Comprehensive plans, for example, will affect the property tax base of a community for years into the future. Development patterns will affect how cities and regions spend their limited resources over time. Public infrastructure projects not only affect how and when development will take place, but they also place financial commitments on current and future residents. Sustainable development requires that planners be able to anticipate physical, social and financial needs and constraints, and that they are able to communicate these factors convincingly to interested citizens and decision makers.

LL: How is your work with the Lincoln Institute helping to broaden awareness about fiscal planning?

JH: I am working with Roz Greenstein, co-chair of the Institute’s Department of Planning and Development, on an effort to “train the trainers” in the fiscal dimensions of planning. The concept is to assemble leading scholars and practitioners in the fields of public finance and planning in order to develop educational materials that can be used initially in graduate planning programs and subsequently in professional continuing education programs. The materials will cover the basics of municipal budgeting and finance for planners and will stress both how the activities of planners affect local budgets and how local fiscal conditions affect the activities of planners.

The first year of this effort is producing educational materials on the legal and institutional context for local budgets, the intersection between planning and local budgets, the content and process for developing local government operating and capital budgets, property tax administration and policy, fiscal impact analysis and fiscal impacts of development. This material will be presented and discussed in a workshop at the Lincoln Institute in July 2005. Invited participants include senior and junior faculty and professionals from across the U.S. and Canada. This group will not only test the first phase of these materials, but also will develop the agenda for topics to be covered in future sets of materials.
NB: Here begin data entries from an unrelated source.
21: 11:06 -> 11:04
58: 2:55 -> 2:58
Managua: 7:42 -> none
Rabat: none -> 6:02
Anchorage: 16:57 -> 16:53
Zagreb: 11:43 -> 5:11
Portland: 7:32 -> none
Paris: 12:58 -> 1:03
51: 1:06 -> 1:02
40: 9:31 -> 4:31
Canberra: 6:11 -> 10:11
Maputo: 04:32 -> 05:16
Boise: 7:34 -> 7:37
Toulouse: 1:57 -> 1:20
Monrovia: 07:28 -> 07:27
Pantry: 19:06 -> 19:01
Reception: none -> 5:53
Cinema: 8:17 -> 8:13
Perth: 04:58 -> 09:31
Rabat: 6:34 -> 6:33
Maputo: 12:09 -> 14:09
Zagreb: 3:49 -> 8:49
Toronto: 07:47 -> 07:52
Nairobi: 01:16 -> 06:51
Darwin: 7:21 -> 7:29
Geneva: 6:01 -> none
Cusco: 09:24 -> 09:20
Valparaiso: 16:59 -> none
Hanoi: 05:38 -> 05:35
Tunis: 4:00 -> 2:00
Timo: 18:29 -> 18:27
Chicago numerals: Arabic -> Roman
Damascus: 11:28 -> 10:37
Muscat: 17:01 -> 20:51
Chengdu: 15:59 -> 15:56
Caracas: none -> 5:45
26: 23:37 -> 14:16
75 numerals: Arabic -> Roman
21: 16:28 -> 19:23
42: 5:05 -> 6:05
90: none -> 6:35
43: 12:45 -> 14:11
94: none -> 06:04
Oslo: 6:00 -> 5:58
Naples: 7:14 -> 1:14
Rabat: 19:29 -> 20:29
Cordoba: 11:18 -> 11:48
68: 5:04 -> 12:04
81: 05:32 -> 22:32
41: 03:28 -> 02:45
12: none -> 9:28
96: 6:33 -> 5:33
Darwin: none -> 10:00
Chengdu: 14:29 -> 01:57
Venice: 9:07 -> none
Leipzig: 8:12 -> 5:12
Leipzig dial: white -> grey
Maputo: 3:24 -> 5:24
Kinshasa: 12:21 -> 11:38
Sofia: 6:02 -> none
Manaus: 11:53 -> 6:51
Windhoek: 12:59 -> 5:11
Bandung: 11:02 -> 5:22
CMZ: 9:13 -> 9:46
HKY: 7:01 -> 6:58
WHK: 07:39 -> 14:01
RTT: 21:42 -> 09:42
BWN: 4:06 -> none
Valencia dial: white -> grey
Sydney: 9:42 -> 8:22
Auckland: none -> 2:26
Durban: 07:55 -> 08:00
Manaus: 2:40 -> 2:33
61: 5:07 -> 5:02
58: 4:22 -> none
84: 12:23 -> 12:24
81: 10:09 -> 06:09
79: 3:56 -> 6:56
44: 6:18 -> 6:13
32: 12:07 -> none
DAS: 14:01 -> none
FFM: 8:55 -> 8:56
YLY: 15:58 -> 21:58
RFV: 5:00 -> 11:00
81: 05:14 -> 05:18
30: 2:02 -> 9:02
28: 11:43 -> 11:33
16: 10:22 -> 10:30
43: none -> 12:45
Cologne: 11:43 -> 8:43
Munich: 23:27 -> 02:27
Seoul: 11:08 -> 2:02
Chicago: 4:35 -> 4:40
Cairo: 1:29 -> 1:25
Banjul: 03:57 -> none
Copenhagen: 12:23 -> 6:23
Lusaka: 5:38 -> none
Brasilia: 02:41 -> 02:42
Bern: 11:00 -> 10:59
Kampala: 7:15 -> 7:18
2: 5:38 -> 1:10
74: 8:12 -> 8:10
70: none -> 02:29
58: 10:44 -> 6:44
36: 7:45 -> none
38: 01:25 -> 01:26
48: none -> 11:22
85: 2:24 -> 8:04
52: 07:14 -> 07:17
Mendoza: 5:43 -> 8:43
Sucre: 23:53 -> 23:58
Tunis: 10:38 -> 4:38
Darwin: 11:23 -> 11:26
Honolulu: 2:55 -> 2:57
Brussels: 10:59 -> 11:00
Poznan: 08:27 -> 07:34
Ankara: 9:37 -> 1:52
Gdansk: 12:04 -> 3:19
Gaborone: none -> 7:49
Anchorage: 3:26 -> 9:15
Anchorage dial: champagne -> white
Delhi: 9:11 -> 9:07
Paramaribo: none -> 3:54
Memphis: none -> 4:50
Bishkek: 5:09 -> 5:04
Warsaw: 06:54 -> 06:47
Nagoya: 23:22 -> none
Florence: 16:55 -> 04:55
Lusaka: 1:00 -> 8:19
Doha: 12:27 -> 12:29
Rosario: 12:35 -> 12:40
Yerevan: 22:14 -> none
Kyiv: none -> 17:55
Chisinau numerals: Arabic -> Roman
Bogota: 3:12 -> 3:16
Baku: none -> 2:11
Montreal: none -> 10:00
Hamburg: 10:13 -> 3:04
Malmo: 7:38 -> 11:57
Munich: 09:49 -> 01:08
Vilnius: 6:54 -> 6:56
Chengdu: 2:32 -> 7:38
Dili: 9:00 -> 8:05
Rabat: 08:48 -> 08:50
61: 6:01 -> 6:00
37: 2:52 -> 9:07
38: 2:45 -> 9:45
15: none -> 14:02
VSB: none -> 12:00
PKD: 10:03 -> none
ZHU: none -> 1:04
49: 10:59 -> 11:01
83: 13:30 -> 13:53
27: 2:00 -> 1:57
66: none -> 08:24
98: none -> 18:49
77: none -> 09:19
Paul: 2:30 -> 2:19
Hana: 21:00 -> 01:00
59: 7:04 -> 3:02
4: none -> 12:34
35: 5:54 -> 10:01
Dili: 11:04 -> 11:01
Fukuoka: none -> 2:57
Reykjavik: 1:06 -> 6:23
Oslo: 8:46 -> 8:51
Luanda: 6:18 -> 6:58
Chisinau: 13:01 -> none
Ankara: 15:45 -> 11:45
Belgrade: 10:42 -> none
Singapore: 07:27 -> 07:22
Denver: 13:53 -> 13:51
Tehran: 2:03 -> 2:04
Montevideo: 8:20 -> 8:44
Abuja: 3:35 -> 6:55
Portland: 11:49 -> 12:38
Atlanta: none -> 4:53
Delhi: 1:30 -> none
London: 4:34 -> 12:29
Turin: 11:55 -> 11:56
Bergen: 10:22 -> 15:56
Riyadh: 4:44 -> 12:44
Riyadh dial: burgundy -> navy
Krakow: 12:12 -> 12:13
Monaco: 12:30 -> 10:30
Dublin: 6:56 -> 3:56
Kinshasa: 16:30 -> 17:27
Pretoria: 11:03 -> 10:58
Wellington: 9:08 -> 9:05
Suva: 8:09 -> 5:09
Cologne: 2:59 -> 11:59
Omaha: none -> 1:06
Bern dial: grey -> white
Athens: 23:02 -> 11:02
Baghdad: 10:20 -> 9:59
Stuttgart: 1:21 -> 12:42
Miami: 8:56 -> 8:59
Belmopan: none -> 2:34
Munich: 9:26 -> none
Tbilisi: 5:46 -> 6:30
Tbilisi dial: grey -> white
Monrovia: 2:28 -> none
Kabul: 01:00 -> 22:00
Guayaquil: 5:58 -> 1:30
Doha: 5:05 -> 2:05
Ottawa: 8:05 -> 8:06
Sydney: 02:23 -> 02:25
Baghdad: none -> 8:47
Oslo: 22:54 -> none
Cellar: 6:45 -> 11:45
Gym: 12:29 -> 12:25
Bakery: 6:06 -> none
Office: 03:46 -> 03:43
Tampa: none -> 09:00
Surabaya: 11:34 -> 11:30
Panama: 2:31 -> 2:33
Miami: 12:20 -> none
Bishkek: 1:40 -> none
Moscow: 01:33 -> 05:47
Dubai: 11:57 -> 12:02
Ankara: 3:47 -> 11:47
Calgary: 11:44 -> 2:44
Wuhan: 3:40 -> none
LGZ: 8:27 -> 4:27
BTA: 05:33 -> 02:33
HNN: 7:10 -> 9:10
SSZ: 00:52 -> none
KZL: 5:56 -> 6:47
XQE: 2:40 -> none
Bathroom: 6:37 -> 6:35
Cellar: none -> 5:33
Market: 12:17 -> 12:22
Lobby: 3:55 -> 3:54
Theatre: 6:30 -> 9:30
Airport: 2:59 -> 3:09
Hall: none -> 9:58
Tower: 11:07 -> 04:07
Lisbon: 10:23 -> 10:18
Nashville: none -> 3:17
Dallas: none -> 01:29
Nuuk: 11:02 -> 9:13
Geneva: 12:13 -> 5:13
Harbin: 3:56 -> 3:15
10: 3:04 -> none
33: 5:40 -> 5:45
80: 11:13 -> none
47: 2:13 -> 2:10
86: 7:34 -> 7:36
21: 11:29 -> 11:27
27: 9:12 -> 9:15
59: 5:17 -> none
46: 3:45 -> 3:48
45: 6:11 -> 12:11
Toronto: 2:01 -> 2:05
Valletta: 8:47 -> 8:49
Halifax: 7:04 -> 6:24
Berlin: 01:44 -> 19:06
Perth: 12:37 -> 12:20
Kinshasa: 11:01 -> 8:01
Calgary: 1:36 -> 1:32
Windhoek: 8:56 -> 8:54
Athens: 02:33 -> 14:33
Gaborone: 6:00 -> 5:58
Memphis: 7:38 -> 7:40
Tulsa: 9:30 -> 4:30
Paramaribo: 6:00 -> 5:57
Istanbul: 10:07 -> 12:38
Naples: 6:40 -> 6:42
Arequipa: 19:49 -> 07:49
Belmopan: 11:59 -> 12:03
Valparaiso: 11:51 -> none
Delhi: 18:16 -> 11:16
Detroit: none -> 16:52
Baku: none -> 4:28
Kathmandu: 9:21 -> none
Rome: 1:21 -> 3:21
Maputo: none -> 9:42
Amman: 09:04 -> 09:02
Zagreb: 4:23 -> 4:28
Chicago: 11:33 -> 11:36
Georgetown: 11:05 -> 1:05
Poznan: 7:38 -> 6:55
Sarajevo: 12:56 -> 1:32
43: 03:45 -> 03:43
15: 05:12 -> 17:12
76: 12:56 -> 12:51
The goal of the overall effort is to increase planners’ understanding of the fiscal dimensions of planning. In concept, participants in the July workshop will be better able to incorporate fiscal thinking into courses at their respective institutions. Educational materials will also be made available to the broader academic community for the same purposes. The Institute’s investment in this important initiative has the potential to enhance planning education in the near term, but more importantly to change the way planning practitioners think about the work they do on an everyday basis.